Clogged with sensorial overloads, neon lights and incessant noise from loud chatter, trains and human buzz, contemporary Japan has left me overwhelmed and quite unexpectedly distraught. Tokyo is better thought of as a conurbation of cities put together – has never been so cramped and camp. It wasn’t too long ago that I quite emphatically laughed at Lost in Translation only to find myself in that very position, sharing quite unwillingly, a kinship borne out of frustration in a city that consists of gibberish, wealth-flaunting, technological zeniths and gadget absurdity. I was quite quickly convinced that I didn’t quite want to spend any more time than necessary “soaking up the atmosphere” as some travellers have encouraged in forums.

Landing quite shakily in the A380 at 7.30am Tokyo time, (that plane’s really just an excuse to fit even more people in a tiny space), I was told quite merrily by the pilots that it was zero degrees outside. After dragging the bags to a small hotel in Ueno by the Keisei Express from Narita International, I realised that the lock and key set on my luggage had given out, and feeling embarrassed, asked for a lock breaker from the reception.

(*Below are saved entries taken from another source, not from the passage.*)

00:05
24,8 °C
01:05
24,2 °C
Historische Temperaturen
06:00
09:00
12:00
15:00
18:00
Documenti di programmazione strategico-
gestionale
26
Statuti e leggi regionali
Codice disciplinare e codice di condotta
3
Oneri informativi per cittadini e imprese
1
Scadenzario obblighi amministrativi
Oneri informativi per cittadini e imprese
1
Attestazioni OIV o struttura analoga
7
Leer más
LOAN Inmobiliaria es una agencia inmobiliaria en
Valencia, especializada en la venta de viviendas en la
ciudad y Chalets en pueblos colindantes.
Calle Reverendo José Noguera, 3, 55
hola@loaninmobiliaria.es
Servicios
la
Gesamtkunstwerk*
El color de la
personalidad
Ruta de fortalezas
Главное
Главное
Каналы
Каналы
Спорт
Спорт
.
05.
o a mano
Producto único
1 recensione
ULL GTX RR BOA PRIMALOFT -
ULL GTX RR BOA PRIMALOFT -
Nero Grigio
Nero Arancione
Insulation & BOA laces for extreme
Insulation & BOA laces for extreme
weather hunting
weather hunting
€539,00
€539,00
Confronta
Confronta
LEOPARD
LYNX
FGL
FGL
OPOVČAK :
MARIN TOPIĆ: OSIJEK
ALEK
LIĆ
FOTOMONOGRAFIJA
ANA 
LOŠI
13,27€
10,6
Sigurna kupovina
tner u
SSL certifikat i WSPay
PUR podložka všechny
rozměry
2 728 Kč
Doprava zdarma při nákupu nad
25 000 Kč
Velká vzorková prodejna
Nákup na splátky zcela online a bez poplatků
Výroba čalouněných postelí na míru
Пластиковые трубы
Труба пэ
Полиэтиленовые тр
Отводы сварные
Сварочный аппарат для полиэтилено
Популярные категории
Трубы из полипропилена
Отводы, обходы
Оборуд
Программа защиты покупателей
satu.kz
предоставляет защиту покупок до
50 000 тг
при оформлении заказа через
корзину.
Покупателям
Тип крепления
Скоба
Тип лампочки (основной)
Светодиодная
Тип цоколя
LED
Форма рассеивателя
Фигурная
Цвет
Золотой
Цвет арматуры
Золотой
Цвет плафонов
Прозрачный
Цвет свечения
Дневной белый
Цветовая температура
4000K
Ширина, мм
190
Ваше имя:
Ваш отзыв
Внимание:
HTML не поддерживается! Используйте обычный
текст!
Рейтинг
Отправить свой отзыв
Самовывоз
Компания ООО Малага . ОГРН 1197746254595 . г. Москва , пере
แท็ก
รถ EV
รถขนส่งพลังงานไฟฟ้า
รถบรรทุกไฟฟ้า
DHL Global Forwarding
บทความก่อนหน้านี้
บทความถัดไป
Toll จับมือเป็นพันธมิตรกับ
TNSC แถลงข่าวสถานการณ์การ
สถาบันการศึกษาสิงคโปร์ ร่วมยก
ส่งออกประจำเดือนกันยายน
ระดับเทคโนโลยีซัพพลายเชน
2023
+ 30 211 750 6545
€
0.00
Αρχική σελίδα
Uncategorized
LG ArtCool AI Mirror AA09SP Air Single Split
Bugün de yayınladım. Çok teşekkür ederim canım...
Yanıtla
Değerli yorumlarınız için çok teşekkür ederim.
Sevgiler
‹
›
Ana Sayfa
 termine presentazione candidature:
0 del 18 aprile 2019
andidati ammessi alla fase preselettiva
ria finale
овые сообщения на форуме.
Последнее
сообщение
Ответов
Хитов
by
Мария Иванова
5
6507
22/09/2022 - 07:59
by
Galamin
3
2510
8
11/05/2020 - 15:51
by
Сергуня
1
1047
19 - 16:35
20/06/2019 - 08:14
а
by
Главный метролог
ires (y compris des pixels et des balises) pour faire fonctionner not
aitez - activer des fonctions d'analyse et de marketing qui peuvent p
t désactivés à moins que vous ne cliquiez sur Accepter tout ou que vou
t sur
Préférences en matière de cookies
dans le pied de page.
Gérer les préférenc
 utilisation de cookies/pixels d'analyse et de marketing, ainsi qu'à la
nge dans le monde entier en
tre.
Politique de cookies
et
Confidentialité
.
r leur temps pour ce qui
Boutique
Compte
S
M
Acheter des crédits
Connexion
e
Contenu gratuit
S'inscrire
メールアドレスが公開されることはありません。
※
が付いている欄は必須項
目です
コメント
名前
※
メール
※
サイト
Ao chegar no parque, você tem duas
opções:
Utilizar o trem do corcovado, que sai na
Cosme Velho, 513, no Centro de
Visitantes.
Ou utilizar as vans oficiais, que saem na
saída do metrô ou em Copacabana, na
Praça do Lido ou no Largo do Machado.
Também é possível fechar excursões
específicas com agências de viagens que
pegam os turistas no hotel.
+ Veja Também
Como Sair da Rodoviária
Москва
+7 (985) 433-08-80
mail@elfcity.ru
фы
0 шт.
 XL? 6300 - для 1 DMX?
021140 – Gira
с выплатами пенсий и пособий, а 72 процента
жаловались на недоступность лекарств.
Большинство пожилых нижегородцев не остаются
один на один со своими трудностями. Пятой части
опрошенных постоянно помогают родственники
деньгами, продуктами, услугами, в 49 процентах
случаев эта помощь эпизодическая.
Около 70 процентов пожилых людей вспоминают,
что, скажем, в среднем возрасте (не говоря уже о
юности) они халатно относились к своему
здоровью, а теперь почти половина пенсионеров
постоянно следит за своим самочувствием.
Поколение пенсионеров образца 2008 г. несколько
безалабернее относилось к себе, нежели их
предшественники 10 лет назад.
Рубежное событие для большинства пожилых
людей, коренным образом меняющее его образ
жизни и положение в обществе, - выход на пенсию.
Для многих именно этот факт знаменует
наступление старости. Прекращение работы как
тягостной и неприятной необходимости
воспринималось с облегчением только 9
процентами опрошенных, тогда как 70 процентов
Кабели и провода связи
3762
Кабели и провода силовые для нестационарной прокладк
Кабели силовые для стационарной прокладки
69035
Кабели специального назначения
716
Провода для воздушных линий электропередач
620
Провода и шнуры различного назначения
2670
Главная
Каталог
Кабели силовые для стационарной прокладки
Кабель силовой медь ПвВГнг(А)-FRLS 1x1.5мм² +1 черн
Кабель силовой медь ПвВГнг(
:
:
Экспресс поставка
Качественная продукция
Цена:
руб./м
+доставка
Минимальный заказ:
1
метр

Grabbing an unwitting blond man – probably either Russian or French who looked a little like Fabio – who came out of the lift to ask the reception some question, I asked him to break the lock on my luggage.

“Could you please break this lock?” I asked, hurriedly explaining that it was probably damaged in transit before he began to form thoughts of my insanity.

“What?!” Apparently it was quite an unconventional request.

“Do you have the key?”

“Yes, but I tried –”

“Give me that…” Rambo/Hercules grabbed it from me and managed to twist the lock open leaving me gaping in slack-jawed admiration, his aura of heroism soon after dispelled when he sat down and blithely lit a cigarette, presumably recovering from the effort of twisting a small luggage lock open.

“Recommend to buy new lock,” he instructed quite grimly.

I wholly agreed. Yet another task on the errand list: make seat reservations, look at day trips for the next 2 days, look at long socks, sunscreen and to buy a lock. I knew I reached the end of my tether when a toiletries store repetitively blared Billy Joel’s Uptown Girl interspersed with cheery Japanese advertising.



Seeing as the check-in time was at 3pm, I re-packed as quickly as I could, and took off for Shinjuku and the skyscraper district with the Metro’s open day ticket, returning later to Ueno’s bargain hunting strip Okachimachi. As lively as it was, I think I felt the happiest when I spoke to 2 Japanese salespersons with relatively excellent English.